**Given text**:
DNN Node Pruning

In our approach we use an entropy-based measure to understand the significance of each of the nodes in the DNN classification for a given attribute/factor. The attributes could be phones, speaker or noise. In our preliminary experiments, we have observed that the nodes which give low entropy measure using phone attributes can be removed from the DNN without much loss in the ASR performance. This is a general framework and can be extended in using other factors/attributes such as speaker and noise. (Kaldi Code)

Non-segmental DTW

One of the contributions of my thesis is to investigate the use of a variant of DTW-based algorithm referred to as non-segmental DTW and analyse the search performance using Gaussian posteriorgrams of acoustic features such as MFCC, FDLP, etc. and model based features such as probabilistic and bottleneck features. I have been participating and building query-by-example spoken term detection systems for MediaEval challenge from 2011-2014. (GPU Code)

**Problem 1**:
Answer these questions from the research summary above:
(a) What kind of measure is used to judge the significance of each node in the DNN?
(b) Which three attributes does the research summary list as possible choices?
(c) During which years were query-by-example spoken term detection systems built for the MediaEval challenge?
**Problem 2**:
Give a continuation of the research summary above, picking up after its final sentence.

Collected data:
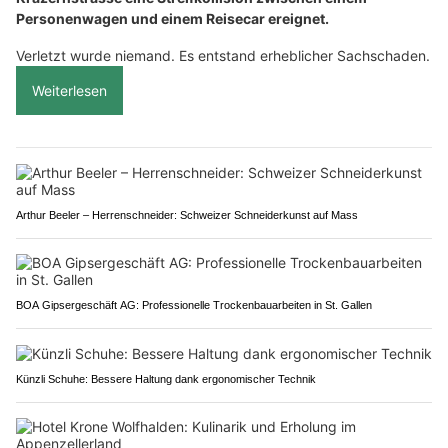
Personenwagen und einem Reisecar ereignet.
Verletzt wurde niemand. Es entstand erheblicher Sachschaden.
Weiterlesen
Arthur Beeler – Herrenschneider: Schweizer Schneiderkunst auf Mass
BOA Gipsergeschäft AG: Professionelle Trockenbauarbeiten in St. Gallen
Künzli Schuhe: Bessere Haltung dank ergonomischer Technik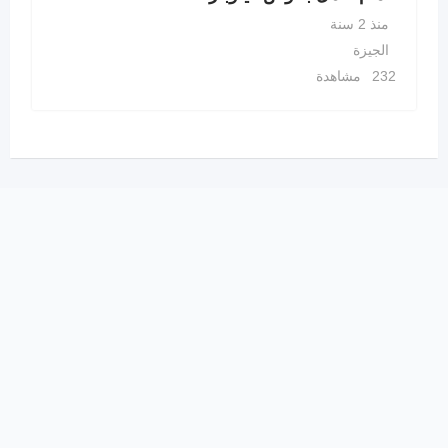
منذ 2 سنة
الجيزة
232 مشاهدة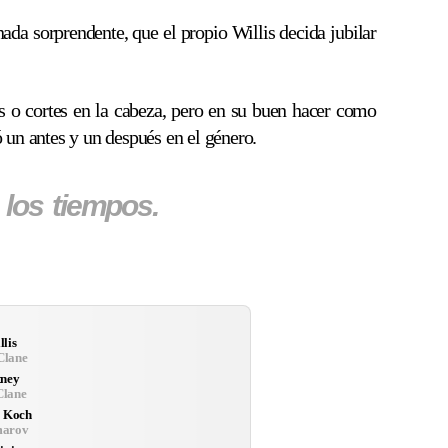
nada sorprendente, que el propio Willis decida jubilar
as o cortes en la cabeza, pero en su buen hacer como
 un antes y un después en el género.
los tiempos.
lis
Clane
tney
Clane
n Koch
marov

**Response 1**:
(a) An entropy-based measure.
(b) Phones, speaker and noise.
(c) From 2011 to 2014.

**Response 2**:
Information Retrieval-based DTW algorithm is a dynamic programming implementation that can be used to search for similar series of real-valued vectors (queries) within some reference (spoken audio) data. Tree IR-DTW uses a hierarchical k-means based indexing algorithm for the retrieval of spoken audio data. Tree IR-DTW was used as a baseline system for the MediaEval 2013 challenge. (Python Code)

Speech Python (SPy)

A python package written for speech processing. Some of the major functionalities available are zero frequency filtering, identifying glottal closure instants, voice and unvoiced region detection in noisy environments. (Python Code)